Job -
Pictures in the records are to be excluded from an otherwise exact copy.

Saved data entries

Segment Open

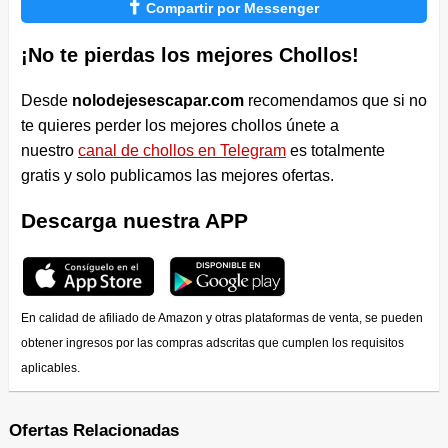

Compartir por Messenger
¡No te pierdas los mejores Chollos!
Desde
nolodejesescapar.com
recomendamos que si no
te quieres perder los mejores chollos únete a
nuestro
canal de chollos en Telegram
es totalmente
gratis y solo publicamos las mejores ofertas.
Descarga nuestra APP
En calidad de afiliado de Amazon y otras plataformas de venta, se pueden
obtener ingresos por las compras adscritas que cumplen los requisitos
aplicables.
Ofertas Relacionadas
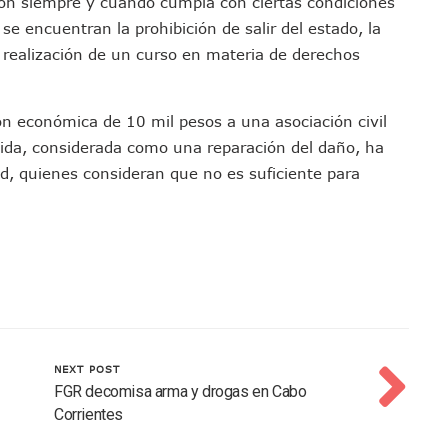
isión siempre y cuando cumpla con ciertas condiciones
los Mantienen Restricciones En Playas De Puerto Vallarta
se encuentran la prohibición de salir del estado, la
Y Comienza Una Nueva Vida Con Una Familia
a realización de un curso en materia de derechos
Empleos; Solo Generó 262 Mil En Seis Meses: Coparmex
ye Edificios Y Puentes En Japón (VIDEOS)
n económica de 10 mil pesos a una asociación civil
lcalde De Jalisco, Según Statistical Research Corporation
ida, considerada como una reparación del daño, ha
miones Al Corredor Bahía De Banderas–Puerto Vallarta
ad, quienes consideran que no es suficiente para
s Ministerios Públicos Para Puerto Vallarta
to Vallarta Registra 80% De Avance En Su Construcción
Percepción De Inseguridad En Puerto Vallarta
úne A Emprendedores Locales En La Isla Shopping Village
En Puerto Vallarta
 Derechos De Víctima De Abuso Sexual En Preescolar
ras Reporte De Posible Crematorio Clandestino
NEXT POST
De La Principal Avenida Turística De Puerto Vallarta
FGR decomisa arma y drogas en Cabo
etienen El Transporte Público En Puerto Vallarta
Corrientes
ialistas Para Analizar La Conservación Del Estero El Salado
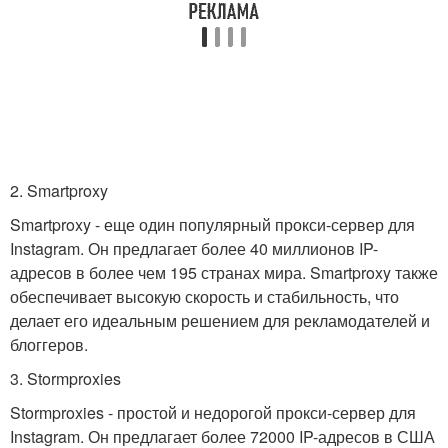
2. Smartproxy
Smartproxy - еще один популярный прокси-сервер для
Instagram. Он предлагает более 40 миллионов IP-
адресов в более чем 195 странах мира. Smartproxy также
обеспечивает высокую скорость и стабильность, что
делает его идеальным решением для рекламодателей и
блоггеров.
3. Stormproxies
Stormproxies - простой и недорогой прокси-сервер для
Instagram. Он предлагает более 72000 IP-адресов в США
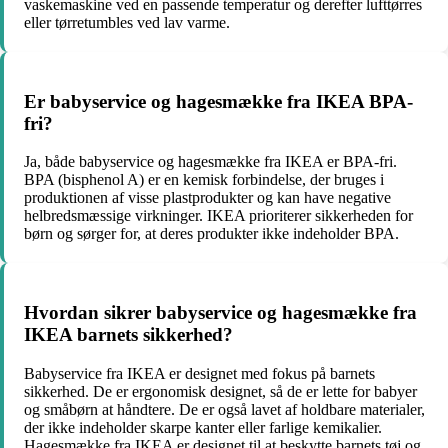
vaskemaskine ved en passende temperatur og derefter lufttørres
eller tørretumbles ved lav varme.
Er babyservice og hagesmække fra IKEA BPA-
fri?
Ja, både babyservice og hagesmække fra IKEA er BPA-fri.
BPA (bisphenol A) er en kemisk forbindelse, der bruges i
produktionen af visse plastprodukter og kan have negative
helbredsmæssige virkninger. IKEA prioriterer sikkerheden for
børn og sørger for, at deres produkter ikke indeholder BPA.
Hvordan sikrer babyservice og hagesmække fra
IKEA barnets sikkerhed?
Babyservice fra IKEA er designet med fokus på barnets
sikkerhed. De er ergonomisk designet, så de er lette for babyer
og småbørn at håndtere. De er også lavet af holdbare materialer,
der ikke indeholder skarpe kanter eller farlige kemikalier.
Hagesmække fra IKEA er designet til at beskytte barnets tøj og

Segment Closed

Solved exercise -

Compartir por Messenger
¡No te pierdas los mejores Chollos!
Desde
nolodejesescapar.com
recomendamos que si no
te quieres perder los mejores chollos únete a
nuestro
canal de chollos en Telegram
es totalmente
gratis y solo publicamos las mejores ofertas.
Descarga nuestra APP
En calidad de afiliado de Amazon y otras plataformas de venta, se pueden
obtener ingresos por las compras adscritas que cumplen los requisitos
aplicables.
Ofertas Relacionadas
isión siempre y cuando cumpla con ciertas condiciones
los Mantienen Restricciones En Playas De Puerto Vallarta
se encuentran la prohibición de salir del estado, la
Y Comienza Una Nueva Vida Con Una Familia
a realización de un curso en materia de derechos
Empleos; Solo Generó 262 Mil En Seis Meses: Coparmex
ye Edificios Y Puentes En Japón (VIDEOS)
n económica de 10 mil pesos a una asociación civil
lcalde De Jalisco, Según Statistical Research Corporation
ida, considerada como una reparación del daño, ha
miones Al Corredor Bahía De Banderas–Puerto Vallarta
ad, quienes consideran que no es suficiente para
s Ministerios Públicos Para Puerto Vallarta
to Vallarta Registra 80% De Avance En Su Construcción
Percepción De Inseguridad En Puerto Vallarta
úne A Emprendedores Locales En La Isla Shopping Village
En Puerto Vallarta
 Derechos De Víctima De Abuso Sexual En Preescolar
ras Reporte De Posible Crematorio Clandestino
NEXT POST
De La Principal Avenida Turística De Puerto Vallarta
FGR decomisa arma y drogas en Cabo
etienen El Transporte Público En Puerto Vallarta
Corrientes
ialistas Para Analizar La Conservación Del Estero El Salado
2. Smartproxy
Smartproxy - еще один популярный прокси-сервер для
Instagram. Он предлагает более 40 миллионов IP-
адресов в более чем 195 странах мира. Smartproxy также
обеспечивает высокую скорость и стабильность, что
делает его идеальным решением для рекламодателей и
блоггеров.
3. Stormproxies
Stormproxies - простой и недорогой прокси-сервер для
Instagram. Он предлагает более 72000 IP-адресов в США
vaskemaskine ved en passende temperatur og derefter lufttørres
eller tørretumbles ved lav varme.
Er babyservice og hagesmække fra IKEA BPA-
fri?
Ja, både babyservice og hagesmække fra IKEA er BPA-fri.
BPA (bisphenol A) er en kemisk forbindelse, der bruges i
produktionen af visse plastprodukter og kan have negative
helbredsmæssige virkninger. IKEA prioriterer sikkerheden for
børn og sørger for, at deres produkter ikke indeholder BPA.
Hvordan sikrer babyservice og hagesmække fra
IKEA barnets sikkerhed?
Babyservice fra IKEA er designet med fokus på barnets
sikkerhed. De er ergonomisk designet, så de er lette for babyer
og småbørn at håndtere. De er også lavet af holdbare materialer,
der ikke indeholder skarpe kanter eller farlige kemikalier.
Hagesmække fra IKEA er designet til at beskytte barnets tøj og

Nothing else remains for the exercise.